Pose estimation data

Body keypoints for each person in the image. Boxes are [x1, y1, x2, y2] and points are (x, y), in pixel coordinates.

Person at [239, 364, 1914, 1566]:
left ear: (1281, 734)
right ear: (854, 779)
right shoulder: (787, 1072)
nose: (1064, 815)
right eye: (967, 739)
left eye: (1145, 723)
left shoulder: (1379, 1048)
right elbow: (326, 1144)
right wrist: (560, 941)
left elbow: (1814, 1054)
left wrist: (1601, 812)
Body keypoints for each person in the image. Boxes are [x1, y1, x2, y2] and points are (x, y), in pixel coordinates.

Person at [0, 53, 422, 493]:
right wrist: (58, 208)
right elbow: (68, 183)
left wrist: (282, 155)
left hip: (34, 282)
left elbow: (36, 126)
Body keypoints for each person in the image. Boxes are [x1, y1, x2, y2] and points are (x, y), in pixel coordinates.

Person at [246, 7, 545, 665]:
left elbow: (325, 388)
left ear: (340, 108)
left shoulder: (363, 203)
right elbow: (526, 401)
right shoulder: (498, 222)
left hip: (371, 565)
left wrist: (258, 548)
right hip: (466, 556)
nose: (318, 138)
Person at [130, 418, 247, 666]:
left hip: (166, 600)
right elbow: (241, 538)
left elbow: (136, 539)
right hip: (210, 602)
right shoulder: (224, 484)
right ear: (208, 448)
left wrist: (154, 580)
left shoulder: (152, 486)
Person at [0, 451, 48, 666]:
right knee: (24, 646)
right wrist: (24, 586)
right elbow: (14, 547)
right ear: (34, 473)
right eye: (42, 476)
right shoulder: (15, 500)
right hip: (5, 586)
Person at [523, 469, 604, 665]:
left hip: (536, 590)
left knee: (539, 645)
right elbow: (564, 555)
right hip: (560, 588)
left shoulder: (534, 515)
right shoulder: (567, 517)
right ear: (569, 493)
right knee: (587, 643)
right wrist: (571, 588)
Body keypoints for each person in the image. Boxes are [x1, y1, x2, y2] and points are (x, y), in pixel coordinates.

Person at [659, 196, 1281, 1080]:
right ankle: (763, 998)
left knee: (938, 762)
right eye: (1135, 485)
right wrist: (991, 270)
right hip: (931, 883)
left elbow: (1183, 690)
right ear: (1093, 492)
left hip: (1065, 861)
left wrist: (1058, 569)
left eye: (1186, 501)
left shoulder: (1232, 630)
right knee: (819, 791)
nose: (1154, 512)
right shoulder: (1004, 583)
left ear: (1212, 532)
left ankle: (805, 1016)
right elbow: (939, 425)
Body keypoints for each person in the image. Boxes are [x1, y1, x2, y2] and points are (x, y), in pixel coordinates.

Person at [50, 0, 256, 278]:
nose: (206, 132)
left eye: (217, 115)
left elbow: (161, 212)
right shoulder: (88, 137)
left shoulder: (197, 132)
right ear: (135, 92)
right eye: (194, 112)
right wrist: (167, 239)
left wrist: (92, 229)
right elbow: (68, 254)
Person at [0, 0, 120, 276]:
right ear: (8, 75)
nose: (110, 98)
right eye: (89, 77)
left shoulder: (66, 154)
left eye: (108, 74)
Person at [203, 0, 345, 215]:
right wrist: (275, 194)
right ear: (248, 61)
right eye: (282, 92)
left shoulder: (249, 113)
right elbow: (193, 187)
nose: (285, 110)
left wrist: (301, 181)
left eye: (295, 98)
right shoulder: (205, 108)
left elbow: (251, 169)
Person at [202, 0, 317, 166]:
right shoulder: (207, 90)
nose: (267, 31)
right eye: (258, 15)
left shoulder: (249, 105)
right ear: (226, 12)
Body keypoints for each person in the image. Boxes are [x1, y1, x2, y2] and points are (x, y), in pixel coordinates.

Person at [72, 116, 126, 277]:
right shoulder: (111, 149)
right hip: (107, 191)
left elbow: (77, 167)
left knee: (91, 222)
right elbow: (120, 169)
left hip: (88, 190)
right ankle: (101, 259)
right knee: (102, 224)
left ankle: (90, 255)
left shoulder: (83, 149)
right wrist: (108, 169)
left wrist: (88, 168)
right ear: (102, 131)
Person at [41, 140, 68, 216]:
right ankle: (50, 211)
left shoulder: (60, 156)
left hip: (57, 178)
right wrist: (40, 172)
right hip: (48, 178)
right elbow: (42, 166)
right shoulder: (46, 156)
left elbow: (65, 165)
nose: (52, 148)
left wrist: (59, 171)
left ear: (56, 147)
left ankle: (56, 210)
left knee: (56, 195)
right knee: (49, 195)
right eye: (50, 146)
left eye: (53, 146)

### Task goal
Line by line, retype the records with no changes.

### Response for this exercise
Body keypoints for each person in the image. Boxes are [x1, y1, x2, y2] and points are (x, y), in pixel coordinates.

Person at [239, 364, 1914, 1566]:
left ear: (1281, 734)
right ear: (854, 779)
right shoulder: (787, 1072)
nose: (1064, 815)
right eye: (967, 739)
left eye: (1145, 723)
left shoulder: (1379, 1048)
right elbow: (326, 1144)
right wrist: (560, 941)
left elbow: (1814, 1054)
left wrist: (1601, 812)
Body keypoints for each person in the image. Boxes are [x1, y1, x2, y2] and points are (x, y), in pixel coordinates.

Person at [0, 53, 422, 493]:
right wrist: (58, 208)
right elbow: (68, 183)
left wrist: (282, 155)
left hip: (34, 282)
left elbow: (36, 126)
Body keypoints for each person in the image. Boxes are [x1, y1, x2, y2] and points are (x, y), in pixel coordinates.

Person at [246, 7, 545, 665]:
left elbow: (325, 388)
left ear: (340, 108)
left shoulder: (363, 203)
right elbow: (526, 401)
right shoulder: (498, 222)
left hip: (371, 565)
left wrist: (258, 548)
right hip: (466, 556)
nose: (318, 138)
Person at [130, 418, 247, 666]:
left hip: (166, 600)
right elbow: (241, 538)
left elbow: (136, 539)
right hip: (210, 602)
right shoulder: (224, 484)
right ear: (208, 448)
left wrist: (154, 580)
left shoulder: (152, 486)
Person at [0, 451, 48, 666]:
right knee: (24, 646)
right wrist: (24, 586)
right elbow: (14, 547)
right ear: (34, 473)
right eye: (42, 476)
right shoulder: (15, 500)
right hip: (5, 586)
Person at [523, 469, 604, 665]:
left hip: (536, 590)
left knee: (539, 645)
right elbow: (564, 555)
right hip: (560, 588)
left shoulder: (534, 515)
right shoulder: (567, 517)
right ear: (569, 493)
right knee: (587, 643)
right wrist: (571, 588)
Body keypoints for each person in the image. Boxes are [x1, y1, x2, y2] and points are (x, y), in pixel coordinates.

Person at [659, 196, 1281, 1080]:
right ankle: (763, 998)
left knee: (938, 762)
right eye: (1135, 485)
right wrist: (991, 270)
right hip: (931, 883)
left elbow: (1183, 690)
right ear: (1093, 492)
left hip: (1065, 861)
left wrist: (1058, 569)
left eye: (1186, 501)
left shoulder: (1232, 630)
right knee: (819, 791)
nose: (1154, 512)
right shoulder: (1004, 583)
left ear: (1212, 532)
left ankle: (805, 1016)
right elbow: (939, 425)
Body keypoints for each person in the image. Boxes are [x1, y1, x2, y2] and points are (x, y), in pixel coordinates.

Person at [50, 0, 256, 278]:
nose: (206, 132)
left eye: (217, 115)
left elbow: (161, 212)
right shoulder: (88, 137)
left shoulder: (197, 132)
right ear: (135, 92)
right eye: (194, 112)
right wrist: (167, 239)
left wrist: (92, 229)
right elbow: (68, 254)
Person at [0, 0, 120, 276]:
right ear: (8, 75)
nose: (110, 98)
right eye: (89, 77)
left shoulder: (66, 154)
left eye: (108, 74)
Person at [203, 0, 345, 215]:
right wrist: (275, 194)
right ear: (248, 61)
right eye: (282, 92)
left shoulder: (249, 113)
right elbow: (193, 187)
nose: (285, 110)
left wrist: (301, 181)
left eye: (295, 98)
right shoulder: (205, 108)
left elbow: (251, 169)
Person at [202, 0, 317, 166]:
right shoulder: (207, 90)
nose: (267, 31)
right eye: (258, 15)
left shoulder: (249, 105)
right ear: (226, 12)
Body keypoints for each person in the image. Boxes are [x1, y1, x2, y2] and points are (x, y), in pixel coordinates.

Person at [72, 116, 126, 277]:
right shoulder: (111, 149)
right hip: (107, 191)
left elbow: (77, 167)
left knee: (91, 222)
right elbow: (120, 169)
left hip: (88, 190)
right ankle: (101, 259)
right knee: (102, 224)
left ankle: (90, 255)
left shoulder: (83, 149)
right wrist: (108, 169)
left wrist: (88, 168)
right ear: (102, 131)
Person at [41, 140, 68, 216]:
right ankle: (50, 211)
left shoulder: (60, 156)
left hip: (57, 178)
right wrist: (40, 172)
right hip: (48, 178)
right elbow: (42, 166)
right shoulder: (46, 156)
left elbow: (65, 165)
nose: (52, 148)
left wrist: (59, 171)
left ear: (56, 147)
left ankle: (56, 210)
left knee: (56, 195)
right knee: (49, 195)
right eye: (50, 146)
left eye: (53, 146)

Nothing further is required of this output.